## [Task to complete]
Word for word, return the lines below from the first through the line that has "middle mcp: (55, 74)", dropping the pictures.

## [Supplied material]
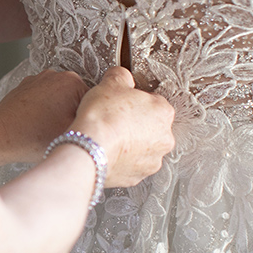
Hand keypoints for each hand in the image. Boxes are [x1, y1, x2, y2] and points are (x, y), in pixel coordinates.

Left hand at [0, 69, 86, 166]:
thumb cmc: (33, 138)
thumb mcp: (73, 133)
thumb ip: (93, 123)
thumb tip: (102, 121)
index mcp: (72, 82)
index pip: (94, 102)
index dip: (89, 120)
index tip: (81, 132)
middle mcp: (55, 74)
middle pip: (77, 98)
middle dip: (74, 114)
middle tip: (65, 133)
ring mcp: (38, 79)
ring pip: (60, 99)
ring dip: (58, 112)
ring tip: (49, 130)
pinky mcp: (25, 86)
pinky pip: (44, 99)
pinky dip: (43, 110)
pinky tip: (38, 125)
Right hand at [70, 67, 175, 186]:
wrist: (89, 148)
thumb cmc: (103, 116)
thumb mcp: (111, 81)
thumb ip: (121, 76)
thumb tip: (121, 76)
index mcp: (163, 112)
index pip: (155, 102)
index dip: (135, 101)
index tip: (122, 103)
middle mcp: (164, 138)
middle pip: (151, 127)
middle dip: (135, 124)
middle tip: (115, 120)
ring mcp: (151, 160)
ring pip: (143, 148)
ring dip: (130, 144)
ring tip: (110, 137)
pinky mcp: (136, 177)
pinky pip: (130, 165)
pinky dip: (121, 160)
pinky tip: (107, 151)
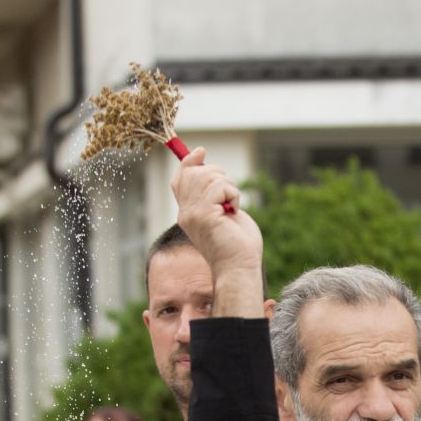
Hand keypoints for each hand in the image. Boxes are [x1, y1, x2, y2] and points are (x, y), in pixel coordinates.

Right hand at [170, 148, 263, 313]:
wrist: (240, 269)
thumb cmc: (239, 246)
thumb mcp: (225, 212)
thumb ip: (216, 194)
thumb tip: (212, 170)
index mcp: (188, 214)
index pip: (180, 179)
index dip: (189, 162)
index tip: (201, 151)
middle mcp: (185, 213)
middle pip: (194, 172)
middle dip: (217, 175)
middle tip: (230, 198)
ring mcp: (192, 214)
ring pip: (208, 176)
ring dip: (228, 186)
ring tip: (232, 207)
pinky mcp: (204, 215)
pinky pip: (220, 186)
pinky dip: (233, 194)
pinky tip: (234, 210)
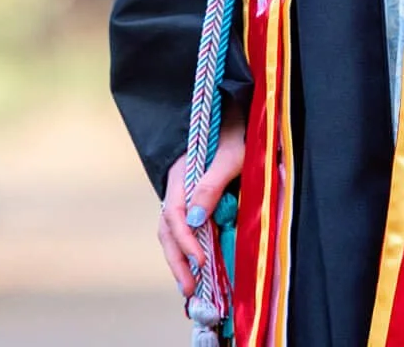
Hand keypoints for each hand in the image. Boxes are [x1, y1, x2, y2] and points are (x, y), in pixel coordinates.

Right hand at [159, 113, 244, 297]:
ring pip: (171, 232)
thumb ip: (212, 186)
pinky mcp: (193, 200)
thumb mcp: (231, 156)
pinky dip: (186, 249)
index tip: (201, 262)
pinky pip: (183, 228)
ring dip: (179, 259)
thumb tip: (195, 221)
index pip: (175, 216)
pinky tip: (195, 268)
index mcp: (182, 176)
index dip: (186, 241)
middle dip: (177, 261)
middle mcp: (177, 187)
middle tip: (191, 290)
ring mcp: (183, 194)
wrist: (235, 114)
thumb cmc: (235, 133)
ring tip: (190, 288)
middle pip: (167, 230)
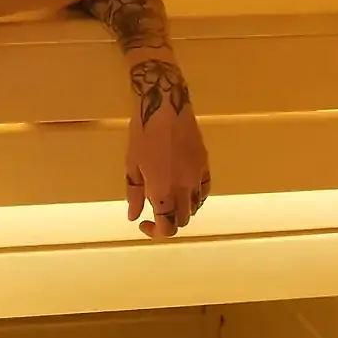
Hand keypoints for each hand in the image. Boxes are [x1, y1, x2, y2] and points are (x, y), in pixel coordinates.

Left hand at [123, 57, 210, 238]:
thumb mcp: (132, 165)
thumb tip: (134, 216)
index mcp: (163, 190)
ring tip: (168, 198)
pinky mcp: (206, 164)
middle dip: (168, 222)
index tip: (144, 223)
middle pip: (183, 220)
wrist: (166, 105)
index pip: (167, 226)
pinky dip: (196, 198)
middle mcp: (184, 188)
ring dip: (182, 210)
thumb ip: (134, 194)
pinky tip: (185, 191)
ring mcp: (198, 176)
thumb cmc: (142, 134)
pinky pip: (205, 191)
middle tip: (154, 212)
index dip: (155, 231)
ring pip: (195, 207)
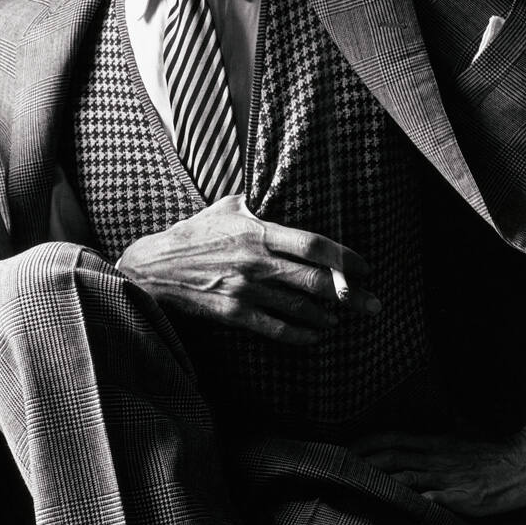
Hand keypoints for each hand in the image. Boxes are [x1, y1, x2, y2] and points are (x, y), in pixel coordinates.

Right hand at [116, 194, 379, 343]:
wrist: (152, 267)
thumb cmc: (194, 233)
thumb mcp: (228, 206)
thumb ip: (261, 202)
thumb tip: (288, 188)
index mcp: (258, 230)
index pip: (314, 244)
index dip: (345, 257)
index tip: (364, 266)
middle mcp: (255, 261)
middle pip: (316, 281)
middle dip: (351, 296)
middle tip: (373, 305)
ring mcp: (245, 289)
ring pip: (300, 309)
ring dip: (328, 317)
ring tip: (342, 319)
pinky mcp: (232, 312)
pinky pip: (275, 329)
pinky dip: (301, 336)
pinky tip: (315, 336)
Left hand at [350, 427, 525, 516]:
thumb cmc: (494, 455)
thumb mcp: (463, 441)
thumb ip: (441, 442)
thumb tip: (424, 442)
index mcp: (436, 442)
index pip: (393, 439)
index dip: (367, 443)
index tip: (345, 448)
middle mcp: (435, 457)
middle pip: (390, 456)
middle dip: (361, 461)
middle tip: (335, 466)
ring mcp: (445, 477)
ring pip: (403, 476)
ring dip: (376, 481)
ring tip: (352, 486)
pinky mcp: (457, 496)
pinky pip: (427, 499)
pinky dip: (407, 501)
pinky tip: (390, 506)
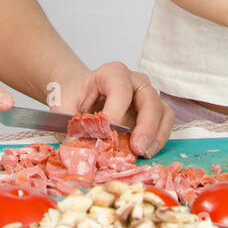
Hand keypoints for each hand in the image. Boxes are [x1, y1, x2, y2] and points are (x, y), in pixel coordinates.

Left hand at [55, 62, 172, 157]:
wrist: (78, 93)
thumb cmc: (73, 95)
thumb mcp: (63, 104)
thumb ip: (69, 123)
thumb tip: (77, 146)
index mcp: (111, 73)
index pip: (120, 89)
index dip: (116, 110)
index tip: (107, 130)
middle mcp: (134, 81)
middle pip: (149, 98)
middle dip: (145, 125)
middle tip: (137, 148)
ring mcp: (146, 96)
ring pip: (162, 111)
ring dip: (156, 135)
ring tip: (144, 153)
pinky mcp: (153, 112)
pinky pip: (165, 123)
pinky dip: (158, 139)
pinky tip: (147, 153)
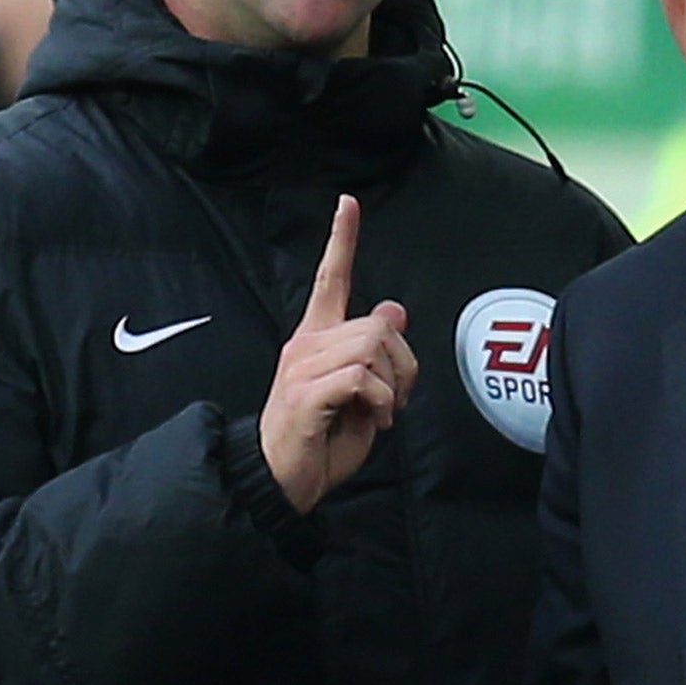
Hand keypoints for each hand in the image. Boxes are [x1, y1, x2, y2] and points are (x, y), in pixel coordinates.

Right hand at [259, 195, 417, 513]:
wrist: (281, 480)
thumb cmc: (321, 440)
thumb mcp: (361, 394)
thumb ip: (376, 354)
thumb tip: (393, 309)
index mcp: (317, 339)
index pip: (331, 278)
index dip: (341, 240)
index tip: (348, 203)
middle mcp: (306, 344)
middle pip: (379, 324)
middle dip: (404, 365)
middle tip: (393, 400)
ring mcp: (302, 366)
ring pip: (374, 347)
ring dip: (392, 386)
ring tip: (379, 412)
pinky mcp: (305, 392)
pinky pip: (361, 377)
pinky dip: (379, 401)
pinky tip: (371, 420)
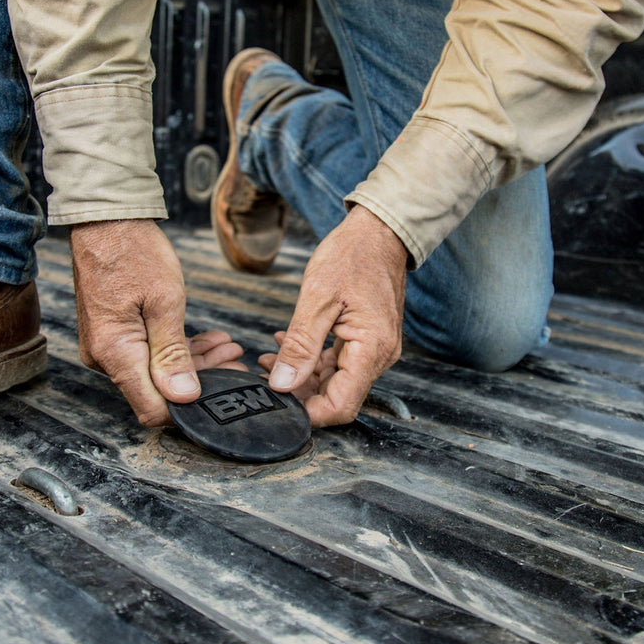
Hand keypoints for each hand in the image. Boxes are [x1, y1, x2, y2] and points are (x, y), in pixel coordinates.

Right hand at [71, 220, 243, 426]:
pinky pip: (149, 354)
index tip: (222, 398)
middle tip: (237, 366)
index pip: (152, 408)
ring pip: (157, 372)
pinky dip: (178, 350)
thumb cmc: (135, 253)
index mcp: (115, 353)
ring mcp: (108, 346)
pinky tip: (211, 341)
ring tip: (231, 349)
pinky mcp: (115, 334)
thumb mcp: (165, 302)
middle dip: (200, 383)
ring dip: (195, 365)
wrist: (107, 221)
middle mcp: (105, 357)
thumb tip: (183, 396)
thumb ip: (173, 354)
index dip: (188, 411)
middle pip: (157, 392)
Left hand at [266, 205, 407, 426]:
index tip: (276, 403)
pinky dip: (312, 359)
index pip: (341, 406)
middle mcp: (379, 356)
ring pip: (335, 380)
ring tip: (268, 358)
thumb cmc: (352, 255)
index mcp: (372, 350)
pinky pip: (338, 361)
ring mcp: (375, 348)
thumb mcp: (318, 299)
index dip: (308, 412)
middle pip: (337, 396)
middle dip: (299, 393)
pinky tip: (286, 343)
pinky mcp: (367, 338)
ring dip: (301, 375)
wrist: (378, 231)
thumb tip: (282, 384)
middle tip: (264, 376)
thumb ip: (300, 346)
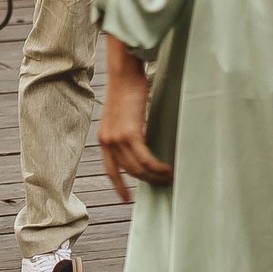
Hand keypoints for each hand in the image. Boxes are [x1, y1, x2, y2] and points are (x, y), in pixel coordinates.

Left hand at [98, 37, 172, 200]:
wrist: (123, 72)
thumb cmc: (127, 89)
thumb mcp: (123, 115)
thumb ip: (128, 131)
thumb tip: (142, 144)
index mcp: (103, 138)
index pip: (110, 170)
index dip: (119, 185)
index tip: (126, 199)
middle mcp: (107, 141)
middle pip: (129, 171)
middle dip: (147, 181)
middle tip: (163, 183)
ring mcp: (117, 138)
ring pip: (138, 168)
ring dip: (155, 176)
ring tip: (169, 177)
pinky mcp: (129, 133)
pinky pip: (145, 159)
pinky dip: (157, 167)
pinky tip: (167, 169)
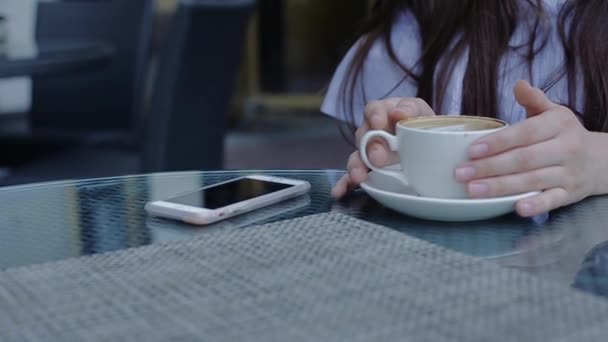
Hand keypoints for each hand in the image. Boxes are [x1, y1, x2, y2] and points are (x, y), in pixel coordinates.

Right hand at [332, 97, 434, 197]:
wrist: (428, 146)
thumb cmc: (420, 124)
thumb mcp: (419, 112)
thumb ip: (410, 109)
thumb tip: (399, 113)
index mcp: (383, 113)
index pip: (373, 110)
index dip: (374, 116)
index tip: (379, 123)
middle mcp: (371, 133)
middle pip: (363, 137)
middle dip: (370, 148)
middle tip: (378, 159)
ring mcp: (367, 153)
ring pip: (356, 158)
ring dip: (356, 167)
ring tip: (359, 176)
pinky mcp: (367, 171)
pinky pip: (351, 178)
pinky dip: (345, 185)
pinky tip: (339, 192)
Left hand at [454, 80, 595, 216]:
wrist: (601, 160)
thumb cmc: (564, 135)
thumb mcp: (554, 113)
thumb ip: (534, 100)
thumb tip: (519, 84)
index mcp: (558, 125)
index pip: (525, 133)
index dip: (498, 142)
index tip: (471, 150)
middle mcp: (566, 148)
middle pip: (524, 159)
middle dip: (490, 167)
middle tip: (461, 173)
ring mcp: (569, 173)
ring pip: (533, 180)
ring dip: (501, 186)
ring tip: (473, 190)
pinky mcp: (570, 194)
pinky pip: (552, 200)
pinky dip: (536, 206)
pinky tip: (516, 209)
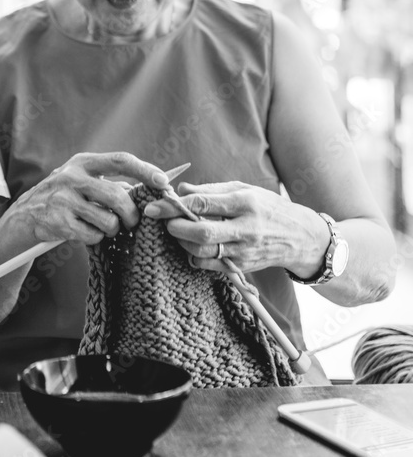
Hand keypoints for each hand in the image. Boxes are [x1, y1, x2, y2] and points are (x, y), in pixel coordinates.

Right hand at [12, 151, 169, 246]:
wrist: (25, 215)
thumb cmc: (63, 197)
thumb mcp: (81, 180)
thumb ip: (109, 182)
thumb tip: (149, 189)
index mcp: (82, 162)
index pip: (120, 160)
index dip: (145, 171)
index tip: (164, 182)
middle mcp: (72, 177)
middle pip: (118, 196)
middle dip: (132, 214)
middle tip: (133, 223)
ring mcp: (64, 200)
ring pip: (108, 220)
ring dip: (112, 229)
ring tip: (104, 228)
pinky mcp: (59, 222)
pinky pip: (93, 235)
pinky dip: (95, 239)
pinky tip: (86, 233)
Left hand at [142, 181, 328, 275]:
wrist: (301, 237)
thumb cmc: (268, 207)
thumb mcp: (244, 190)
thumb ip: (211, 190)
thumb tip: (181, 190)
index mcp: (245, 203)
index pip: (204, 204)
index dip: (176, 206)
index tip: (155, 206)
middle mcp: (246, 228)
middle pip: (202, 232)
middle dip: (175, 227)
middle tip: (163, 222)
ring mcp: (244, 250)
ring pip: (203, 251)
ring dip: (182, 242)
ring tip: (178, 232)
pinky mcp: (242, 266)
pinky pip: (209, 265)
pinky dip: (194, 256)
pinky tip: (192, 246)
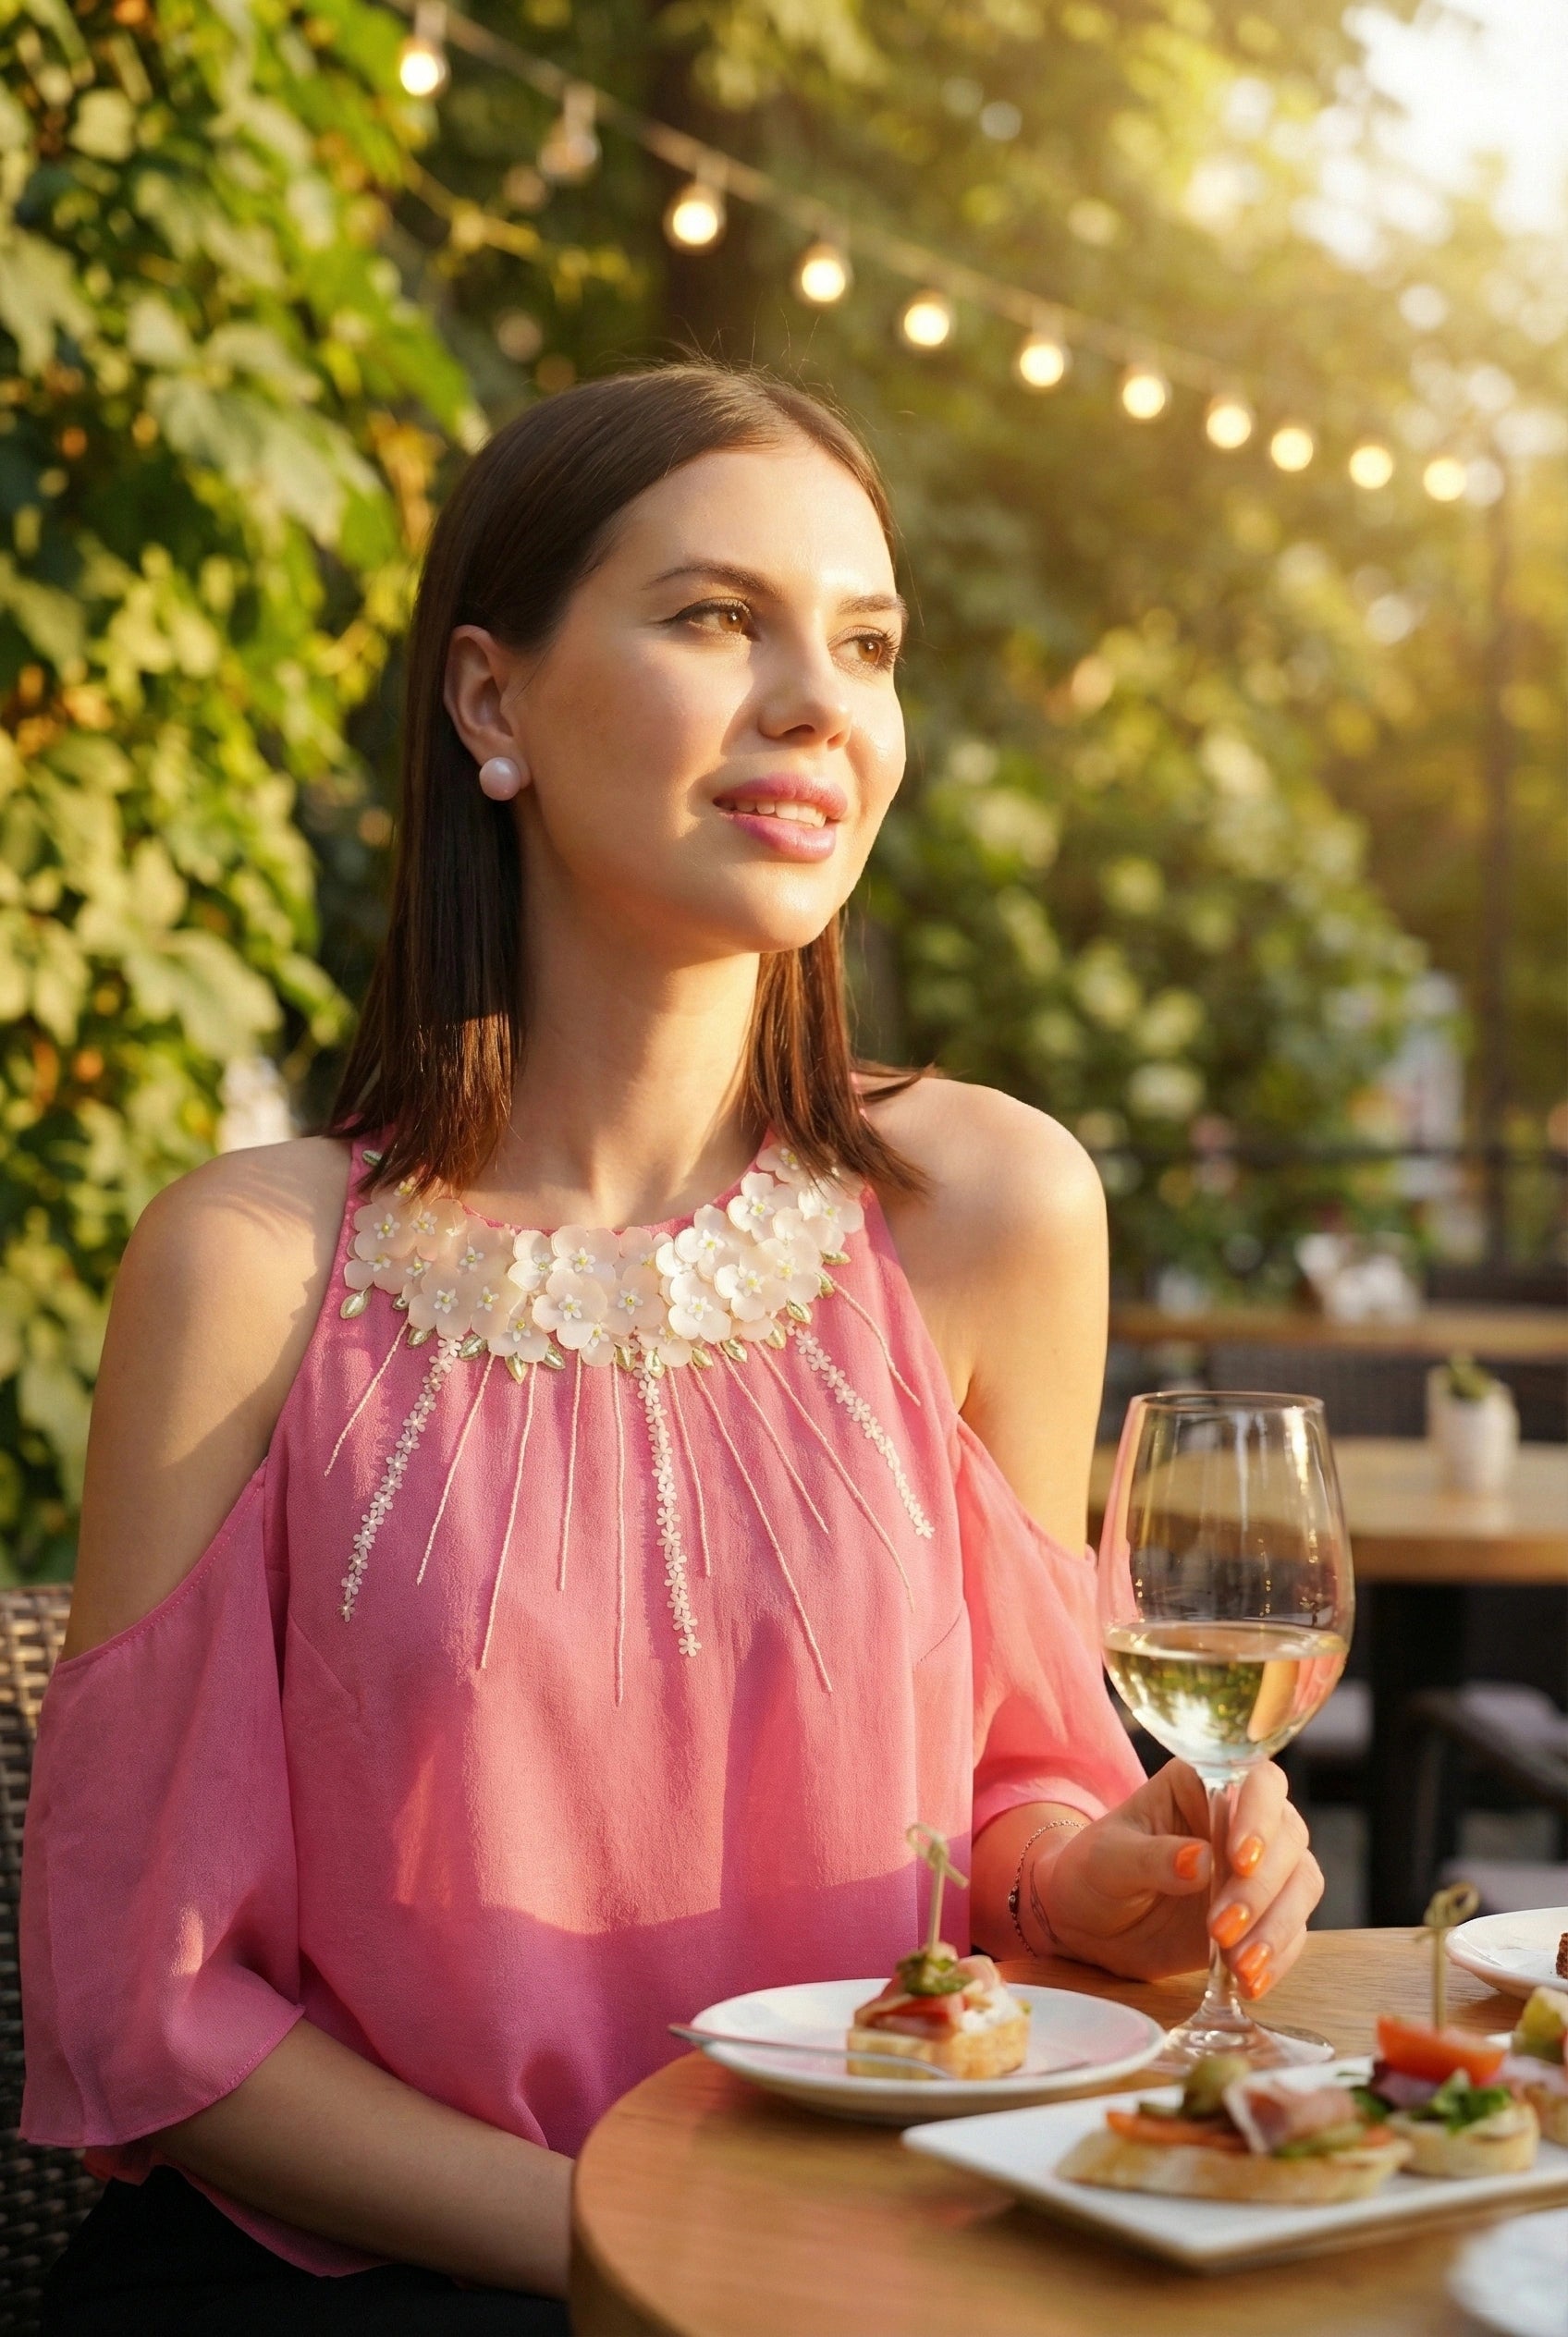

## [Your solution]
Hand keypoints for each hand in the image. Boxes are [x1, y1, x2, y2] and points are (x, y), in pixel coordinates.

Left hand at [0, 69, 86, 166]:
thumb cmc: (33, 138)
thumb mcp: (73, 133)
thumb ip: (93, 123)
thumb tip: (102, 121)
index mcp: (72, 82)
index pip: (94, 102)
index dip: (89, 120)
index tip: (81, 132)
middle mcp: (55, 74)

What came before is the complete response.